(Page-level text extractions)
:::::

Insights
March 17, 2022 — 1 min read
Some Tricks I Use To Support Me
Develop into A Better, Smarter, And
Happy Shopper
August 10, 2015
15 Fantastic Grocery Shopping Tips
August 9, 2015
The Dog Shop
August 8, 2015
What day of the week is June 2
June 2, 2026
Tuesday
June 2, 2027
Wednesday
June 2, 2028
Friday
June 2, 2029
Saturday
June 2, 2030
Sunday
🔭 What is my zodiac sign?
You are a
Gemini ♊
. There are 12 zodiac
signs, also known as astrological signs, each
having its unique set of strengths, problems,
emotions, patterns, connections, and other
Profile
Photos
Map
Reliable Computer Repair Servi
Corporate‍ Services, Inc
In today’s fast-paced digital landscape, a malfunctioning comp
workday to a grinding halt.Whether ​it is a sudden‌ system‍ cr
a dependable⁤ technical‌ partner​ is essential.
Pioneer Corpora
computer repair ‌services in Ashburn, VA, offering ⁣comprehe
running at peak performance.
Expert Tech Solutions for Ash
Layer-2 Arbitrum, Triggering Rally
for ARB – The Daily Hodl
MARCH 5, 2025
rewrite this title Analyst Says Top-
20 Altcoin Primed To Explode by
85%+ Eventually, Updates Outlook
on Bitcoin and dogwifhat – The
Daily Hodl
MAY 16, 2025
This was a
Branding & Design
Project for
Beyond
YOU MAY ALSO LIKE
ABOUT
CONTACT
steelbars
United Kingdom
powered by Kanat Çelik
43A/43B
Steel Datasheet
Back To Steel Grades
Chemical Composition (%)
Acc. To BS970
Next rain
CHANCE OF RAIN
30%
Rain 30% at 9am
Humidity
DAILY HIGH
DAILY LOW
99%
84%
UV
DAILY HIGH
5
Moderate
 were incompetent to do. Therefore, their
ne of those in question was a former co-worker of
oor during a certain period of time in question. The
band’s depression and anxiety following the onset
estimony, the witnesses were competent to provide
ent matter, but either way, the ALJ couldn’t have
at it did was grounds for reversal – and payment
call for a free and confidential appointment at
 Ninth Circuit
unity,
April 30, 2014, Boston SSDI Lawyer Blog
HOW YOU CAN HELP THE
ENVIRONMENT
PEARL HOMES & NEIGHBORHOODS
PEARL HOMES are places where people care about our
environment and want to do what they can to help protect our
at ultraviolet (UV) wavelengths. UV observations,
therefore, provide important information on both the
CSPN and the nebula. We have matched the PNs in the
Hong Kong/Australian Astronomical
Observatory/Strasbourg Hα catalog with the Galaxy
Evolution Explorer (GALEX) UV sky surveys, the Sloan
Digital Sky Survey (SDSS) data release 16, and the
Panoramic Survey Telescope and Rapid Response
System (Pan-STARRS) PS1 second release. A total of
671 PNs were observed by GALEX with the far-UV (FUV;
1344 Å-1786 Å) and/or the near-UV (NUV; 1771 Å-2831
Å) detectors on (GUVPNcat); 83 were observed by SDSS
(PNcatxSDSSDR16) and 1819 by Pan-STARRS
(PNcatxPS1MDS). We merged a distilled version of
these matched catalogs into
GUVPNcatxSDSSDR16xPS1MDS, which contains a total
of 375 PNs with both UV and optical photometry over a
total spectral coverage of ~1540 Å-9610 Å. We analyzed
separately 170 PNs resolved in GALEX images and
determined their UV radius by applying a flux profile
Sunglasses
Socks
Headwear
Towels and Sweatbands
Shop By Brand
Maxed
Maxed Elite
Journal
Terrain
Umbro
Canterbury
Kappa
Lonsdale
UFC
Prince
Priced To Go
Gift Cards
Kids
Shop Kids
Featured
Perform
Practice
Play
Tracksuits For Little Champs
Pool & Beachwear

:::::

◆ WRITTEN TASK ◆
A word-for-word copy of the lines above from the one with "a dependable⁤ technical‌" through the one with "20 Altcoin Primed To Explode by", inclusive, is the only output wanted.

◆ OUTPUT ◆
a dependable⁤ technical‌ partner​ is essential.
Pioneer Corpora
computer repair ‌services in Ashburn, VA, offering ⁣comprehe
running at peak performance.
Expert Tech Solutions for Ash
Layer-2 Arbitrum, Triggering Rally
for ARB – The Daily Hodl
MARCH 5, 2025
rewrite this title Analyst Says Top-
20 Altcoin Primed To Explode by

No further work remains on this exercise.